Retigabine (ezogabine): in partial-onset seizures in adults with epilepsy.

CNS drugs (2011-09-23)
Emma D Deeks
RÉSUMÉ

Retigabine (ezogabine in the US) opens neuronal voltage-gated potassium channels, resulting in resting membrane potential stabilization, neuronal subthreshold excitability control and anticonvulsant effects. The clinical efficacy of adjunctive oral retigabine in adults with inadequately controlled, partial-onset seizures was demonstrated in two large, well designed, phase III trials (RESTORE-1 and RESTORE-2), generally confirming the findings of an earlier phase IIb study. In the RESTORE trials, retigabine 600, 900 or 1200 mg/day was associated with significantly higher rates of response (i.e. reduction in 28-day total partial seizure frequency of ≥50%) than placebo during both the 12-week maintenance period and the entire 16- or 18-week double-blind phase (i.e. titration plus maintenance) of the studies.
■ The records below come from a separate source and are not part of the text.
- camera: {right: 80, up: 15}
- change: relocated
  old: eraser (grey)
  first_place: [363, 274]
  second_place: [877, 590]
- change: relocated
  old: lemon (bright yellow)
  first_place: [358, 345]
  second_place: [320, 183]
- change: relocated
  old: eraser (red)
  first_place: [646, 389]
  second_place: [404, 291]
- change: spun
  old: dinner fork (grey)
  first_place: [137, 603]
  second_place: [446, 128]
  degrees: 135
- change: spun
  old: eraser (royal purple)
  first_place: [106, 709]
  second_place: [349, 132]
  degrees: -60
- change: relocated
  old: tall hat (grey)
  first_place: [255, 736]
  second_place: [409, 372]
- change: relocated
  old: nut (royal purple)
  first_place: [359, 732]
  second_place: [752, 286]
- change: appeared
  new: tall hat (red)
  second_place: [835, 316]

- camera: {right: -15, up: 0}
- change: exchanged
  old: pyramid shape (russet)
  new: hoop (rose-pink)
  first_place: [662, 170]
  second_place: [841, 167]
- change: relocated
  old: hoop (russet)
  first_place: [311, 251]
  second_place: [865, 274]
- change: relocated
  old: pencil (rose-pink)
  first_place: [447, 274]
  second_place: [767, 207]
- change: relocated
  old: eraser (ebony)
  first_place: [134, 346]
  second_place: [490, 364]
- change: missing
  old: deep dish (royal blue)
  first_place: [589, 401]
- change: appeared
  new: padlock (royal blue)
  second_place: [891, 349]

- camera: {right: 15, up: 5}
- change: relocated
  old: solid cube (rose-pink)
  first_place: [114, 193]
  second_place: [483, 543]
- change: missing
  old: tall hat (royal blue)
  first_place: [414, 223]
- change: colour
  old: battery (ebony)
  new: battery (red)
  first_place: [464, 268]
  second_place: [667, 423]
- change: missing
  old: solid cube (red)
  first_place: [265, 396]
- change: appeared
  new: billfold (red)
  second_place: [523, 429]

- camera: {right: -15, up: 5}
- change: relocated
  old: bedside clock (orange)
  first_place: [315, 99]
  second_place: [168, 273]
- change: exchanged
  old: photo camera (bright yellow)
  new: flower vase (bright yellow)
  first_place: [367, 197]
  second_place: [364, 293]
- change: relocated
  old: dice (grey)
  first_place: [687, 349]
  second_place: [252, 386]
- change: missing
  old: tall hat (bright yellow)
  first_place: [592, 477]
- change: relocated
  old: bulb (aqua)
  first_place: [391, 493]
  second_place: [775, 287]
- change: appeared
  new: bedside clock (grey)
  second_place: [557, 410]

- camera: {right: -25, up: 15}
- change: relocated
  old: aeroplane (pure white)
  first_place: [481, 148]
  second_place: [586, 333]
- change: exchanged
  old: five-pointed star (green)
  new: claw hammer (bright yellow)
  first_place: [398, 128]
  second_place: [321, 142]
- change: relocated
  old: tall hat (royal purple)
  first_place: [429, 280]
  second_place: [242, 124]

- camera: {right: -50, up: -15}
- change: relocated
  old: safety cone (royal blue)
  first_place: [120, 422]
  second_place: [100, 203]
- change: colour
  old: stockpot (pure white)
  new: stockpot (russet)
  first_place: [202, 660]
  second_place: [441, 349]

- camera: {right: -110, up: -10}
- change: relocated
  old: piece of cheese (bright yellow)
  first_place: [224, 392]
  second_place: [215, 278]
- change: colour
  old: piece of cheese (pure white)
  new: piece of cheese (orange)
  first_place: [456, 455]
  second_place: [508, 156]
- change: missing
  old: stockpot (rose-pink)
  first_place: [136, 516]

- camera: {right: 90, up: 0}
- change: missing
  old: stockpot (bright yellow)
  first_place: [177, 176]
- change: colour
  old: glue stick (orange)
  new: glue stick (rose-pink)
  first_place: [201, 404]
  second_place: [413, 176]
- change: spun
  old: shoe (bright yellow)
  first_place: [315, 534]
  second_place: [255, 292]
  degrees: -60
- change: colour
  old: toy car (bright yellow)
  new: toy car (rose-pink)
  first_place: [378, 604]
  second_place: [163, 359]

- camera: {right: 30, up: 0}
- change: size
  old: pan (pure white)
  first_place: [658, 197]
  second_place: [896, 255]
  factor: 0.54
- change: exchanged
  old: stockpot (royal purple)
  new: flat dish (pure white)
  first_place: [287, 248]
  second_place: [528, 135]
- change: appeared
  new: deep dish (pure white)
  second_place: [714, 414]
Retigabine recipients also had significantly greater median reductions from baseline in 28-day total partial seizure frequency than placebo recipients during these treatment periods. These benefits of retigabine were generally seen irrespective of age, gender, race and baseline seizure frequency, and were maintained for up to 12 months according to interim data from subsequent open-label extension studies, with some patients also experiencing seizure-free periods of up to 12 months. Retigabine was generally well tolerated in adults with partial-onset seizures in the RESTORE studies, with most adverse events being of mild or moderate severity.